I need help answering the following questions. My Stata, for some reason, is NOT working.
Complete Questions 1 AND 2.
Please record any work that you undertake in STATA in a log file (commands entered, variables generated etc.) and append a copy of this. Similarly, append a copy of any “do files” that you construct.
QUESTION 1. The gender wage gap. ([url removed, login to view] is a cross section of wage data.)
i) Describe the data and generate some preliminary descriptive statistics which you think might be useful and informative for an analysis of a wage offer equation of the ‘Mincer’ type and the influence of gender and occupational choice on wages (you may want to use the ‘graph’ function in STATA, or the ‘hist’ function. The ‘gladder’ function might also be useful. For information on these commands type e.g.: help gladder).
ii) Once you are satisfied with the nature of the data, undertake ‘Mincer’ type wage regression using the cross sectional data in WAGE1.dta. Include the following explanatory variables:
educ exper tenure female
Motivate this choice of dependent variable and each of the explanatory variables by reference to human capital theory and the literature on the gender wage gap, some papers from which have been provided.
iii) Undertake any diagnostic or other tests that you feel are important to ensure that the test statistics reported by STATA are valid, you are able to use the asymptotic approximations for hypothesis testing and the assumptions underpinning OLS hold.
iv) Explain your regression results in the context of the previous tests. Comment, using asymptotic tests, on the statistical significance of the explanatory variables in the model above. Explain what is meant by a large sample test.
v) In particular, explain in detail the meaning of the parameter on the dummy variable ‘female’ in this context. To what extent, in your opinion, is this approach a good way to estimate the gender discrimination in the work place?
vi) Undertake a new regression which includes individual variables: nonwhite married numdep, the squared terms: expersq tenursq educsq, and the industry and occupational variables: construc ndurman trcommpu trade services profserv profocc clerocc servocc (as described in the appendix).
vii) Perform the same diagnostic tests as you performed above. Then, using a test which is robust to heteroskedasticity, test the joint significance of the occupational variables profocc, clerocc and servocc. What are your conclusions?
viii) Test the regression model for heteroskedasticity using the Breusch Pagan test State clearly your null and alternative hypotheses and the outcome of the test.
ix) Employ Feasible Generalised Least Squares (FGLS) in order to correct for Heteroskedasticity being careful to explain and report your method clearly. Briefly describe the pros and cons of FGLS.
x) Propose and undertake a regression which would allow you to get a clearer picture of how the gender wage gap varies with occupation and industry. Explain your results.
xi) Note how the estimated parameter on the gender dummy variable female has changed from the initial regression in part ii) [hint: when using the est tab function after your regression results have been stored using est store, use the option keep(female) to generate a table which compares the estimated coefficients]. Explain why this change might be occurring as a result of the regressions in parts ii), iv) and part x). (Compare FGLS and OLS!!) Consider the article by Ronald Oaxaca (Referenced below). Given that we have controlled for many different characteristics, is the negative coefficient on female evidence of discrimination?
QUESTION 2. (The impact of union membership on wages). [url removed, login to view] is a sample of 545 males from 1981-1987. That is, this is a panel dataset in which each cross-sectional unit has 8 observations over time. Consider the papers by Jakubson (1991) and Velle and Verbeek (1998).

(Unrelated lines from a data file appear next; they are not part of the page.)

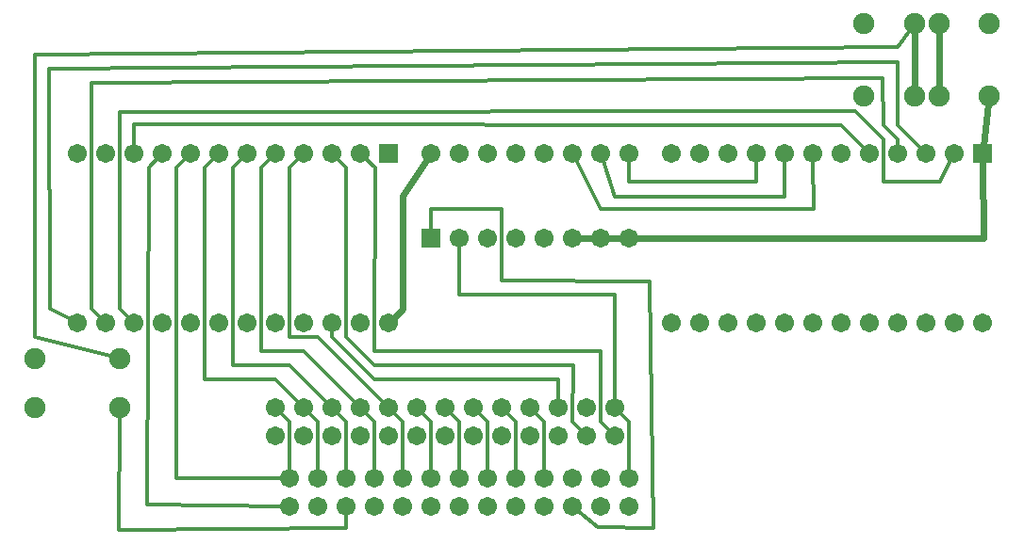
<source format=gtl>
G04 MADE WITH FRITZING*
G04 WWW.FRITZING.ORG*
G04 DOUBLE SIDED*
G04 HOLES PLATED*
G04 CONTOUR ON CENTER OF CONTOUR VECTOR*
%ASAXBY*%
%FSLAX23Y23*%
%MOIN*%
%OFA0B0*%
%SFA1.0B1.0*%
%ADD10C,0.067559*%
%ADD11C,0.075000*%
%ADD12R,0.067559X0.067559*%
%ADD13C,0.012000*%
%ADD14C,0.024000*%
%LNCOPPER1*%
G90*
G70*
G54D10*
X3419Y1367D03*
X3419Y767D03*
X3319Y1367D03*
X3319Y767D03*
X3219Y1367D03*
X3219Y767D03*
X3119Y1367D03*
X3119Y767D03*
X3019Y1367D03*
X3019Y767D03*
X2919Y1367D03*
X2919Y767D03*
X2819Y1367D03*
X2819Y767D03*
X2719Y1367D03*
X2719Y767D03*
X2619Y1367D03*
X2619Y767D03*
X2519Y1367D03*
X2519Y767D03*
X2419Y1367D03*
X2419Y767D03*
X2319Y1367D03*
X2319Y767D03*
X969Y117D03*
X1069Y117D03*
X1169Y117D03*
X1269Y117D03*
X1369Y117D03*
X1469Y117D03*
X1569Y117D03*
X1669Y117D03*
X1769Y117D03*
X1869Y117D03*
X1969Y117D03*
X2069Y117D03*
X2169Y117D03*
X969Y117D03*
X1069Y117D03*
X1169Y117D03*
X1269Y117D03*
X1369Y117D03*
X1469Y117D03*
X1569Y117D03*
X1669Y117D03*
X1769Y117D03*
X1869Y117D03*
X1969Y117D03*
X2069Y117D03*
X2169Y117D03*
X2169Y217D03*
X2069Y217D03*
X1969Y217D03*
X1869Y217D03*
X1769Y217D03*
X1669Y217D03*
X1569Y217D03*
X1469Y217D03*
X1369Y217D03*
X1269Y217D03*
X1169Y217D03*
X1069Y217D03*
X969Y217D03*
X919Y367D03*
X1019Y367D03*
X1119Y367D03*
X1219Y367D03*
X1319Y367D03*
X1419Y367D03*
X1519Y367D03*
X1619Y367D03*
X1719Y367D03*
X1819Y367D03*
X1919Y367D03*
X2019Y367D03*
X2119Y367D03*
X919Y367D03*
X1019Y367D03*
X1119Y367D03*
X1219Y367D03*
X1319Y367D03*
X1419Y367D03*
X1519Y367D03*
X1619Y367D03*
X1719Y367D03*
X1819Y367D03*
X1919Y367D03*
X2019Y367D03*
X2119Y367D03*
X2119Y467D03*
X2019Y467D03*
X1919Y467D03*
X1819Y467D03*
X1719Y467D03*
X1619Y467D03*
X1519Y467D03*
X1419Y467D03*
X1319Y467D03*
X1219Y467D03*
X1119Y467D03*
X1019Y467D03*
X919Y467D03*
X1319Y1367D03*
X1319Y767D03*
X1219Y1367D03*
X1219Y767D03*
X1119Y1367D03*
X1119Y767D03*
X1019Y1367D03*
X1019Y767D03*
X919Y1367D03*
X919Y767D03*
X819Y1367D03*
X819Y767D03*
X719Y1367D03*
X719Y767D03*
X619Y1367D03*
X619Y767D03*
X519Y1367D03*
X519Y767D03*
X419Y1367D03*
X419Y767D03*
X319Y1367D03*
X319Y767D03*
X219Y1367D03*
X219Y767D03*
X1469Y1067D03*
X1469Y1367D03*
X1569Y1067D03*
X1569Y1367D03*
X1669Y1067D03*
X1669Y1367D03*
X1769Y1067D03*
X1769Y1367D03*
X1869Y1067D03*
X1869Y1367D03*
X1969Y1067D03*
X1969Y1367D03*
X2069Y1067D03*
X2069Y1367D03*
X2169Y1067D03*
X2169Y1367D03*
G54D11*
X3177Y1827D03*
X3177Y1571D03*
X3000Y1827D03*
X3000Y1571D03*
X3442Y1827D03*
X3442Y1571D03*
X3265Y1827D03*
X3265Y1571D03*
X369Y467D03*
X69Y467D03*
X369Y641D03*
X69Y641D03*
G54D12*
X3419Y1367D03*
X1319Y1367D03*
X1469Y1067D03*
G54D13*
X1669Y417D02*
X1633Y453D01*
D02*
X1570Y417D02*
X1533Y454D01*
D02*
X1468Y417D02*
X1433Y453D01*
D02*
X1369Y417D02*
X1333Y453D01*
D02*
X1269Y417D02*
X1233Y453D01*
D02*
X1170Y417D02*
X1133Y454D01*
D02*
X1068Y417D02*
X1033Y453D01*
D02*
X969Y417D02*
X933Y453D01*
D02*
X1669Y237D02*
X1669Y417D01*
D02*
X1569Y237D02*
X1570Y417D01*
D02*
X1469Y237D02*
X1468Y417D01*
D02*
X1369Y237D02*
X1369Y417D01*
D02*
X1269Y237D02*
X1269Y417D01*
D02*
X1169Y237D02*
X1170Y417D01*
D02*
X1069Y237D02*
X1068Y417D01*
D02*
X969Y237D02*
X969Y417D01*
D02*
X2169Y417D02*
X2133Y453D01*
D02*
X1868Y417D02*
X1833Y453D01*
D02*
X1769Y417D02*
X1733Y453D01*
D02*
X2169Y237D02*
X2169Y417D01*
D02*
X1869Y237D02*
X1868Y417D01*
D02*
X1769Y237D02*
X1769Y417D01*
D02*
X569Y218D02*
X950Y217D01*
D02*
X465Y124D02*
X950Y118D01*
G54D14*
D02*
X3439Y1543D02*
X3422Y1392D01*
D02*
X3177Y1799D02*
X3177Y1600D01*
G54D13*
D02*
X471Y1317D02*
X506Y1353D01*
D02*
X465Y124D02*
X471Y1317D01*
D02*
X121Y816D02*
X119Y1666D01*
D02*
X3120Y1690D02*
X3120Y1467D01*
D02*
X119Y1666D02*
X3120Y1690D01*
D02*
X3120Y1467D02*
X3206Y1381D01*
D02*
X202Y776D02*
X121Y816D01*
G54D14*
D02*
X2044Y1067D02*
X1994Y1067D01*
D02*
X2144Y1067D02*
X2094Y1067D01*
G54D13*
D02*
X2243Y914D02*
X1720Y918D01*
D02*
X2058Y43D02*
X2254Y39D01*
D02*
X1984Y105D02*
X2058Y43D01*
D02*
X2254Y39D02*
X2243Y914D01*
D02*
X1720Y918D02*
X1718Y1169D01*
D02*
X1570Y866D02*
X1569Y1048D01*
D02*
X2117Y866D02*
X1570Y866D01*
G54D14*
D02*
X3421Y1067D02*
X2194Y1067D01*
D02*
X3419Y1342D02*
X3421Y1067D01*
G54D13*
D02*
X2119Y487D02*
X2117Y866D01*
G54D14*
D02*
X1368Y1216D02*
X1455Y1347D01*
D02*
X1368Y816D02*
X1368Y1216D01*
D02*
X1337Y785D02*
X1368Y816D01*
G54D13*
D02*
X1468Y1169D02*
X1469Y1087D01*
D02*
X1718Y1169D02*
X1468Y1169D01*
D02*
X1019Y667D02*
X869Y667D01*
D02*
X1220Y467D02*
X1019Y667D01*
D02*
X869Y667D02*
X868Y1316D01*
D02*
X967Y1317D02*
X1005Y1354D01*
D02*
X868Y1316D02*
X905Y1354D01*
D02*
X1068Y717D02*
X969Y717D01*
D02*
X969Y717D02*
X967Y1317D01*
D02*
X1305Y481D02*
X1068Y717D01*
D02*
X1238Y462D02*
X1220Y467D01*
G54D14*
D02*
X3265Y1799D02*
X3265Y1600D01*
G54D13*
D02*
X2170Y1266D02*
X2169Y1348D01*
D02*
X2618Y1266D02*
X2170Y1266D01*
D02*
X2619Y1348D02*
X2618Y1266D01*
D02*
X68Y717D02*
X347Y647D01*
D02*
X69Y1718D02*
X68Y717D01*
D02*
X3118Y1744D02*
X69Y1718D01*
D02*
X3164Y1808D02*
X3118Y1744D01*
D02*
X569Y1317D02*
X605Y1354D01*
D02*
X569Y218D02*
X569Y1317D01*
D02*
X2069Y1169D02*
X1978Y1350D01*
D02*
X2821Y1169D02*
X2068Y1169D01*
D02*
X2819Y1348D02*
X2821Y1169D01*
D02*
X2119Y1215D02*
X2075Y1349D01*
D02*
X2719Y1215D02*
X2119Y1215D01*
D02*
X2719Y1348D02*
X2719Y1215D01*
D02*
X1120Y717D02*
X1119Y748D01*
D02*
X668Y1317D02*
X705Y1354D01*
D02*
X668Y568D02*
X668Y1317D01*
D02*
X770Y618D02*
X770Y1317D01*
D02*
X770Y1317D02*
X806Y1353D01*
D02*
X969Y618D02*
X770Y618D01*
D02*
X1269Y568D02*
X1120Y717D01*
D02*
X1920Y567D02*
X1269Y568D01*
D02*
X1919Y487D02*
X1920Y567D01*
D02*
X1105Y481D02*
X969Y618D01*
D02*
X919Y568D02*
X668Y568D01*
D02*
X1005Y481D02*
X919Y568D01*
D02*
X1170Y1317D02*
X1133Y1354D01*
D02*
X1170Y717D02*
X1170Y1317D01*
D02*
X1269Y618D02*
X1170Y717D01*
D02*
X1971Y618D02*
X1269Y618D01*
D02*
X1970Y417D02*
X1971Y618D01*
D02*
X2005Y381D02*
X1970Y417D01*
D02*
X1271Y1317D02*
X1233Y1354D01*
D02*
X1269Y666D02*
X1271Y1317D01*
D02*
X2069Y666D02*
X1269Y666D01*
D02*
X2069Y417D02*
X2069Y666D01*
D02*
X2105Y381D02*
X2069Y417D01*
D02*
X2919Y1467D02*
X3005Y1381D01*
D02*
X420Y1469D02*
X2919Y1467D01*
D02*
X419Y1387D02*
X420Y1469D01*
D02*
X268Y816D02*
X268Y1617D01*
D02*
X3120Y1418D02*
X3120Y1387D01*
D02*
X3066Y1635D02*
X3068Y1467D01*
D02*
X3068Y1467D02*
X3120Y1418D01*
D02*
X268Y1617D02*
X3066Y1635D01*
D02*
X305Y781D02*
X268Y816D01*
D02*
X370Y816D02*
X405Y781D01*
D02*
X370Y1515D02*
X370Y816D01*
D02*
X2969Y1517D02*
X370Y1515D01*
D02*
X3068Y1418D02*
X2969Y1517D01*
D02*
X3268Y1267D02*
X3070Y1267D01*
D02*
X3069Y1267D02*
X3068Y1418D01*
D02*
X3070Y1267D02*
X3069Y1267D01*
D02*
X3310Y1350D02*
X3268Y1267D01*
D02*
X1169Y39D02*
X1169Y98D01*
D02*
X365Y32D02*
X1169Y39D01*
D02*
X369Y444D02*
X365Y32D01*
G04 End of Copper1*
M02*
</source>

i) Undertake a pooled OLS wage regression which, among other important explanatory variables has the following features:
a. Controls for the secular changes over time in each year.
b. Allows an analysis of the return to education in each time period.
c. Allows an analysis of the effect of union membership on wages
Interpret the coefficients on union and educ and interpret the estimated changes over time. Explain clearly why OLS is not be BLUE in this case?
ii) Jakubson (1991) estimated the impact of union membership using panel data methods to control for unobserved heterogeneity.
a. Why might there be reason to believe that union membership is endogenous (i.e. correlated to the unobserved heterogeneity)?
b. Explain how the first differences (FD) estimator can deal with individual heterogeneity bias. Undertake the regression above using the first differences (FD) estimator. Why does exper only enter as a squared term in this regression?
c. How do the estimates differ from the OLS estimates? In particular, what do you notice about the coefficient on the union and educ? In relation to union explain what this could suggest about the correlation with the individual fixed effect.
iii) What other estimator can be used to control for the effects of heterogeneity bias? How are we to tell which approach is most appropriate? Undertake this alternative estimation and test to see whether it is more appropriate than the FD estimator. What do you conclude?
iv) Explain the Random Effects Model and undertake a Random Effects (RE) estimation of the model in levels. Compare and contrast the RE model and the Fixed Effects (FE) Model in their assumptions and show how they relate to OLS. Undertake a Hausman test to see whether the FE estimator or the RE estimator is to be preferred, stating clearly the null and alternative hypotheses and interpreting the result.
v) What is your conclusion concerning the impact of union membership on wages.